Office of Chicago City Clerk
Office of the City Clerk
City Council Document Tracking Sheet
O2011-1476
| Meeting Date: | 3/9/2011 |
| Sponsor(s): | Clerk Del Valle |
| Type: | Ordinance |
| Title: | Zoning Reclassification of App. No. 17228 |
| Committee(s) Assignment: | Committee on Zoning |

***

» **WHAT THIS TASK INVOLVES**
Reproduce each line of the entries in which the word "Office" is found.

» **WRITTEN ANSWER**
Office of Chicago City Clerk
Office of the City Clerk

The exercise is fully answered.